═══ RECORDED DATA ═══

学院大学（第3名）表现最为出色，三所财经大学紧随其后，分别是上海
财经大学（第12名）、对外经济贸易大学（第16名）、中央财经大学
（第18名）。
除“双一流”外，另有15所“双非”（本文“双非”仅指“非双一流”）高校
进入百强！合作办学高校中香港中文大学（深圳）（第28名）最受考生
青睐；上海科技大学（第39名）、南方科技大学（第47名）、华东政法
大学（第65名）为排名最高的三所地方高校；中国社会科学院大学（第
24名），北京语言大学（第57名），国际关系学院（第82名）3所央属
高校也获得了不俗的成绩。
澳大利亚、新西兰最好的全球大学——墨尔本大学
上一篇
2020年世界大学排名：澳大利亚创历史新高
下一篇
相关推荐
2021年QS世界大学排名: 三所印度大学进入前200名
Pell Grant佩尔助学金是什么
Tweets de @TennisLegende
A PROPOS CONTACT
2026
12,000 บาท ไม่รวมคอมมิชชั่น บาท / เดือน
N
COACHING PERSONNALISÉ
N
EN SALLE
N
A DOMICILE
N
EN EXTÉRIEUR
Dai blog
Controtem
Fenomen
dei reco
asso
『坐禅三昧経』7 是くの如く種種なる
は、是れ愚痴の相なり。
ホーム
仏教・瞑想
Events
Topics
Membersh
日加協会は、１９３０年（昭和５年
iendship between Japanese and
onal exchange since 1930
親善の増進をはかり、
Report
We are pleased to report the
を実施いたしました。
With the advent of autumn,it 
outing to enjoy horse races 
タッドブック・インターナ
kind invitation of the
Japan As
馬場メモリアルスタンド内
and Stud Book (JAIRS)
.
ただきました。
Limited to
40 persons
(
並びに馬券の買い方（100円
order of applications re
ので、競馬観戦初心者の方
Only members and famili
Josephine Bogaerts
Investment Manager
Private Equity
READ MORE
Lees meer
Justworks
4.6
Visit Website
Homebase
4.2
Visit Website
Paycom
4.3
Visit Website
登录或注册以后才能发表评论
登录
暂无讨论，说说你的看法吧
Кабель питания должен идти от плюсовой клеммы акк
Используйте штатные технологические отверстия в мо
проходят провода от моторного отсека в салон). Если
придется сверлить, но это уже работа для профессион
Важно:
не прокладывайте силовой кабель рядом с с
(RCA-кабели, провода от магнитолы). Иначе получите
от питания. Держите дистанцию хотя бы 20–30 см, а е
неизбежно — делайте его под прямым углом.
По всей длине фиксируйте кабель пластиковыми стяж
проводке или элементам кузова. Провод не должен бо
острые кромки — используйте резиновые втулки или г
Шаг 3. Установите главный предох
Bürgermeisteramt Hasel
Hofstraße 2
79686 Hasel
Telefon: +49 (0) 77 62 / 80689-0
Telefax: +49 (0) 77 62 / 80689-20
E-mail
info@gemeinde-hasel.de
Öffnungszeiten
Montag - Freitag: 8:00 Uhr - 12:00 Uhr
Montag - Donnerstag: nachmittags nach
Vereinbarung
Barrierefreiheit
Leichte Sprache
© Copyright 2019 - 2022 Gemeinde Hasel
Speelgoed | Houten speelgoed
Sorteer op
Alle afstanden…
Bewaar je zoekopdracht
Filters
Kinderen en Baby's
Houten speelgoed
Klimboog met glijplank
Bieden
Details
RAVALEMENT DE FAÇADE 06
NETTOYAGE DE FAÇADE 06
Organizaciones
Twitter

═══

* EXERCISE AIM
Repeat each of the records exactly as written.

* OUTPUT BELOW
学院大学（第3名）表现最为出色，三所财经大学紧随其后，分别是上海
财经大学（第12名）、对外经济贸易大学（第16名）、中央财经大学
（第18名）。
除“双一流”外，另有15所“双非”（本文“双非”仅指“非双一流”）高校
进入百强！合作办学高校中香港中文大学（深圳）（第28名）最受考生
青睐；上海科技大学（第39名）、南方科技大学（第47名）、华东政法
大学（第65名）为排名最高的三所地方高校；中国社会科学院大学（第
24名），北京语言大学（第57名），国际关系学院（第82名）3所央属
高校也获得了不俗的成绩。
澳大利亚、新西兰最好的全球大学——墨尔本大学
上一篇
2020年世界大学排名：澳大利亚创历史新高
下一篇
相关推荐
2021年QS世界大学排名: 三所印度大学进入前200名
Pell Grant佩尔助学金是什么
Tweets de @TennisLegende
A PROPOS CONTACT
2026
12,000 บาท ไม่รวมคอมมิชชั่น บาท / เดือน
N
COACHING PERSONNALISÉ
N
EN SALLE
N
A DOMICILE
N
EN EXTÉRIEUR
Dai blog
Controtem
Fenomen
dei reco
asso
『坐禅三昧経』7 是くの如く種種なる
は、是れ愚痴の相なり。
ホーム
仏教・瞑想
Events
Topics
Membersh
日加協会は、１９３０年（昭和５年
iendship between Japanese and
onal exchange since 1930
親善の増進をはかり、
Report
We are pleased to report the
を実施いたしました。
With the advent of autumn,it 
outing to enjoy horse races 
タッドブック・インターナ
kind invitation of the
Japan As
馬場メモリアルスタンド内
and Stud Book (JAIRS)
.
ただきました。
Limited to
40 persons
(
並びに馬券の買い方（100円
order of applications re
ので、競馬観戦初心者の方
Only members and famili
Josephine Bogaerts
Investment Manager
Private Equity
READ MORE
Lees meer
Justworks
4.6
Visit Website
Homebase
4.2
Visit Website
Paycom
4.3
Visit Website
登录或注册以后才能发表评论
登录
暂无讨论，说说你的看法吧
Кабель питания должен идти от плюсовой клеммы акк
Используйте штатные технологические отверстия в мо
проходят провода от моторного отсека в салон). Если
придется сверлить, но это уже работа для профессион
Важно:
не прокладывайте силовой кабель рядом с с
(RCA-кабели, провода от магнитолы). Иначе получите
от питания. Держите дистанцию хотя бы 20–30 см, а е
неизбежно — делайте его под прямым углом.
По всей длине фиксируйте кабель пластиковыми стяж
проводке или элементам кузова. Провод не должен бо
острые кромки — используйте резиновые втулки или г
Шаг 3. Установите главный предох
Bürgermeisteramt Hasel
Hofstraße 2
79686 Hasel
Telefon: +49 (0) 77 62 / 80689-0
Telefax: +49 (0) 77 62 / 80689-20
E-mail
info@gemeinde-hasel.de
Öffnungszeiten
Montag - Freitag: 8:00 Uhr - 12:00 Uhr
Montag - Donnerstag: nachmittags nach
Vereinbarung
Barrierefreiheit
Leichte Sprache
© Copyright 2019 - 2022 Gemeinde Hasel
Speelgoed | Houten speelgoed
Sorteer op
Alle afstanden…
Bewaar je zoekopdracht
Filters
Kinderen en Baby's
Houten speelgoed
Klimboog met glijplank
Bieden
Details
RAVALEMENT DE FAÇADE 06
NETTOYAGE DE FAÇADE 06
Organizaciones
Twitter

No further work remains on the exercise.